Stored items from a collection:
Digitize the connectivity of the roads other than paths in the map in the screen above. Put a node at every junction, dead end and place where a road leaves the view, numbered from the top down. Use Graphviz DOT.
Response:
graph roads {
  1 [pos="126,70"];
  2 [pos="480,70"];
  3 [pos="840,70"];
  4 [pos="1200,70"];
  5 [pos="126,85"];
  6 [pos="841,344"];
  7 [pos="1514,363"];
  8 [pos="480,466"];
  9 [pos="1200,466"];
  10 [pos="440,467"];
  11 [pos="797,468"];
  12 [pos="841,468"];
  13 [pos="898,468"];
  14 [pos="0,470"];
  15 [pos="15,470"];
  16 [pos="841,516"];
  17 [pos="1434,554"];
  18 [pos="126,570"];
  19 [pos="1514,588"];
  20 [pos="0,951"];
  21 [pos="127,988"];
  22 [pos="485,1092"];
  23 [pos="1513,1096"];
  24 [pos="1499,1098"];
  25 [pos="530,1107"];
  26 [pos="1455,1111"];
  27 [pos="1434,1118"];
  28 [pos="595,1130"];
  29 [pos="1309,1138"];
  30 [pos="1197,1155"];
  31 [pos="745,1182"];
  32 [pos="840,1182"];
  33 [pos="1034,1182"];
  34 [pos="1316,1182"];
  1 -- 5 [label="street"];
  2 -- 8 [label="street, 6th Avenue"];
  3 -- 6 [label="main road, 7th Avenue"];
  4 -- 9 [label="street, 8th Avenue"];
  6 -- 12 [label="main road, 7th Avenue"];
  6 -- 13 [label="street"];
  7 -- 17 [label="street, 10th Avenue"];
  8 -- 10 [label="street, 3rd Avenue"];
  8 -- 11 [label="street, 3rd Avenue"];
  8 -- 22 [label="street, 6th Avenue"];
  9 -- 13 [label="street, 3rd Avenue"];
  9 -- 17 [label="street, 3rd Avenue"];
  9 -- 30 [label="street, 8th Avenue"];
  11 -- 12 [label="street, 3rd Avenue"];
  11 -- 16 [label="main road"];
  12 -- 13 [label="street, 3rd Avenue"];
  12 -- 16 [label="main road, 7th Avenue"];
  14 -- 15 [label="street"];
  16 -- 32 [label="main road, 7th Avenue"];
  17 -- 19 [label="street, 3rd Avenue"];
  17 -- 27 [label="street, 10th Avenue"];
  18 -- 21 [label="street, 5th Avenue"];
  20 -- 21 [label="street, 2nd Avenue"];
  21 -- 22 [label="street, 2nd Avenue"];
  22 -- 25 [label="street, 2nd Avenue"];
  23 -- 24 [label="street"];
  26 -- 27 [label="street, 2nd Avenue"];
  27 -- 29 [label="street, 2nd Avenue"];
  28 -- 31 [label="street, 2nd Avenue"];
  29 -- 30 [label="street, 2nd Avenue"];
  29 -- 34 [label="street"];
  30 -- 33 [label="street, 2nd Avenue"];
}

▶ _What needs to be done_
The answer should consist of every record above, copied exactly.

▶ _Answer space_
Digitize the connectivity of the roads other than paths in the map in the screen above. Put a node at every junction, dead end and place where a road leaves the view, numbered from the top down. Use Graphviz DOT.
Response:
graph roads {
  1 [pos="126,70"];
  2 [pos="480,70"];
  3 [pos="840,70"];
  4 [pos="1200,70"];
  5 [pos="126,85"];
  6 [pos="841,344"];
  7 [pos="1514,363"];
  8 [pos="480,466"];
  9 [pos="1200,466"];
  10 [pos="440,467"];
  11 [pos="797,468"];
  12 [pos="841,468"];
  13 [pos="898,468"];
  14 [pos="0,470"];
  15 [pos="15,470"];
  16 [pos="841,516"];
  17 [pos="1434,554"];
  18 [pos="126,570"];
  19 [pos="1514,588"];
  20 [pos="0,951"];
  21 [pos="127,988"];
  22 [pos="485,1092"];
  23 [pos="1513,1096"];
  24 [pos="1499,1098"];
  25 [pos="530,1107"];
  26 [pos="1455,1111"];
  27 [pos="1434,1118"];
  28 [pos="595,1130"];
  29 [pos="1309,1138"];
  30 [pos="1197,1155"];
  31 [pos="745,1182"];
  32 [pos="840,1182"];
  33 [pos="1034,1182"];
  34 [pos="1316,1182"];
  1 -- 5 [label="street"];
  2 -- 8 [label="street, 6th Avenue"];
  3 -- 6 [label="main road, 7th Avenue"];
  4 -- 9 [label="street, 8th Avenue"];
  6 -- 12 [label="main road, 7th Avenue"];
  6 -- 13 [label="street"];
  7 -- 17 [label="street, 10th Avenue"];
  8 -- 10 [label="street, 3rd Avenue"];
  8 -- 11 [label="street, 3rd Avenue"];
  8 -- 22 [label="street, 6th Avenue"];
  9 -- 13 [label="street, 3rd Avenue"];
  9 -- 17 [label="street, 3rd Avenue"];
  9 -- 30 [label="street, 8th Avenue"];
  11 -- 12 [label="street, 3rd Avenue"];
  11 -- 16 [label="main road"];
  12 -- 13 [label="street, 3rd Avenue"];
  12 -- 16 [label="main road, 7th Avenue"];
  14 -- 15 [label="street"];
  16 -- 32 [label="main road, 7th Avenue"];
  17 -- 19 [label="street, 3rd Avenue"];
  17 -- 27 [label="street, 10th Avenue"];
  18 -- 21 [label="street, 5th Avenue"];
  20 -- 21 [label="street, 2nd Avenue"];
  21 -- 22 [label="street, 2nd Avenue"];
  22 -- 25 [label="street, 2nd Avenue"];
  23 -- 24 [label="street"];
  26 -- 27 [label="street, 2nd Avenue"];
  27 -- 29 [label="street, 2nd Avenue"];
  28 -- 31 [label="street, 2nd Avenue"];
  29 -- 30 [label="street, 2nd Avenue"];
  29 -- 34 [label="street"];
  30 -- 33 [label="street, 2nd Avenue"];
}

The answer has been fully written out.